Filing a successful personal injury claim results in the compensation you need to recover from your injuries, loss of income, property damage, and other losses.
Establishing negligence allows you to hold guilty parties responsible. But negligence and guilt aren’t always exclusive to one party.
Some plaintiffs may be held partly liable for their injuries due to their share in causing an accident to occur.
Contributory negligence must be fully understood if you want to achieve the resolution you want and obtain the compensation you deserve.
What is Contributory Negligence?
Contributory negligence is the shared negligence between parties involved in a legal dispute. Many plaintiffs in personal injury cases face contributory negligence charges from their defendants.
This allows defendants to claim that the plaintiff also contributed to an accident and the resulting injuries. Plaintiffs found to be partly negligent under contributory negligence rules may disqualify them from receiving any compensation.
Failure to demonstrate the necessary care for one’s own safety can lead to a wide range of injuries. As a result, insurance companies and court judges may have legal grounds for barring the plaintiff from recovering any losses.
Consulting with a personal injury attorney who understands the impact that contributory negligence can have on your case will protect you from the claims of a defendant.

■ TASKS AND EXERCISES ■
a. Do these statements agree with the contributory negligence text: (i) contributory negligence is the shared negligence between parties in a legal dispute; (ii) only court judges, not insurance companies, may have legal grounds to bar a plaintiff from recovering losses; (iii) negligence and guilt are always exclusive to one party? Answer yes or no for each, quoting the deciding words.
b. Return the part of the contributory negligence text between "What is Contributory" and "recovering any losses.", inclusive.

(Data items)
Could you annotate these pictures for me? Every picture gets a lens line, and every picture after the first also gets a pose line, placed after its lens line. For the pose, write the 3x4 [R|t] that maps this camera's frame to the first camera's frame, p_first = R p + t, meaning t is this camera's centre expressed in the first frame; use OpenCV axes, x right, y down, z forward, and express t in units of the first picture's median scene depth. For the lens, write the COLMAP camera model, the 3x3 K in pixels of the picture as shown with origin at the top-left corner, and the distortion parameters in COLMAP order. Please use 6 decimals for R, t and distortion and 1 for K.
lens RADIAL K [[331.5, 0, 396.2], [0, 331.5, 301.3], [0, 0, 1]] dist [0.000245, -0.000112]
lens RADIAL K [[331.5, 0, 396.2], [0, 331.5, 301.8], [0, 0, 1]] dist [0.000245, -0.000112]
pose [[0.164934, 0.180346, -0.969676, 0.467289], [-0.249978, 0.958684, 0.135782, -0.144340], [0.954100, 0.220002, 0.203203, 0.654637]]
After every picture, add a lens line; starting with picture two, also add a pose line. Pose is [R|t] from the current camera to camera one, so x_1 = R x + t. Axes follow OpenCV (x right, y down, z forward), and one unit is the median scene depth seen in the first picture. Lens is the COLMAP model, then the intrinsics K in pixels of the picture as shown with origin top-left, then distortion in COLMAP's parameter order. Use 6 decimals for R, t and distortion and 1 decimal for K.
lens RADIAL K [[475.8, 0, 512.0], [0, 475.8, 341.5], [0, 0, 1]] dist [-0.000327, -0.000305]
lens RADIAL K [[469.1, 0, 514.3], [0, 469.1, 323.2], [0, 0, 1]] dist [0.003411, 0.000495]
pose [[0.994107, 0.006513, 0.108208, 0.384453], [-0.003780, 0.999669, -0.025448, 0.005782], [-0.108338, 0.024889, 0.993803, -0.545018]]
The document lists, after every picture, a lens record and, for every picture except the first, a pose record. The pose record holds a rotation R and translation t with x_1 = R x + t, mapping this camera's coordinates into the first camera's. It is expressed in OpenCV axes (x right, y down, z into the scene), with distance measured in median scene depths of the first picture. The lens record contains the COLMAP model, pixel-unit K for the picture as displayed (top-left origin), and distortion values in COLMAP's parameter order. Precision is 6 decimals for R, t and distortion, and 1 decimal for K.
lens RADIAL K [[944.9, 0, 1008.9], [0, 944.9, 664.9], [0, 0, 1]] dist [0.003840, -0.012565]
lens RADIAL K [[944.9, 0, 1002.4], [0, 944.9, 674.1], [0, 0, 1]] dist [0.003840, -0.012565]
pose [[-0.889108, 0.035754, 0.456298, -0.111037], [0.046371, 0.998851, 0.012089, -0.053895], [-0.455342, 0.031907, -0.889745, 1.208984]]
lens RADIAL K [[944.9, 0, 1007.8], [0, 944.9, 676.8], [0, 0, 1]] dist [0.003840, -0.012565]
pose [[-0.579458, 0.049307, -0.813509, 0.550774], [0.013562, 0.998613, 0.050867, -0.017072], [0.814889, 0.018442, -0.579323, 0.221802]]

■ RESULTS FOR THE EXERCISE ■
a.
(i) Yes: "Contributory negligence is the shared negligence between parties involved in a legal dispute."
(ii) No: "insurance companies and court judges may have legal grounds for barring the plaintiff from recovering any losses."
(iii) No: "But negligence and guilt aren’t always exclusive to one party."

b.
What is Contributory Negligence?
Contributory negligence is the shared negligence between parties involved in a legal dispute. Many plaintiffs in personal injury cases face contributory negligence charges from their defendants.
This allows defendants to claim that the plaintiff also contributed to an accident and the resulting injuries. Plaintiffs found to be partly negligent under contributory negligence rules may disqualify them from receiving any compensation.
Failure to demonstrate the necessary care for one’s own safety can lead to a wide range of injuries. As a result, insurance companies and court judges may have legal grounds for barring the plaintiff from recovering any losses.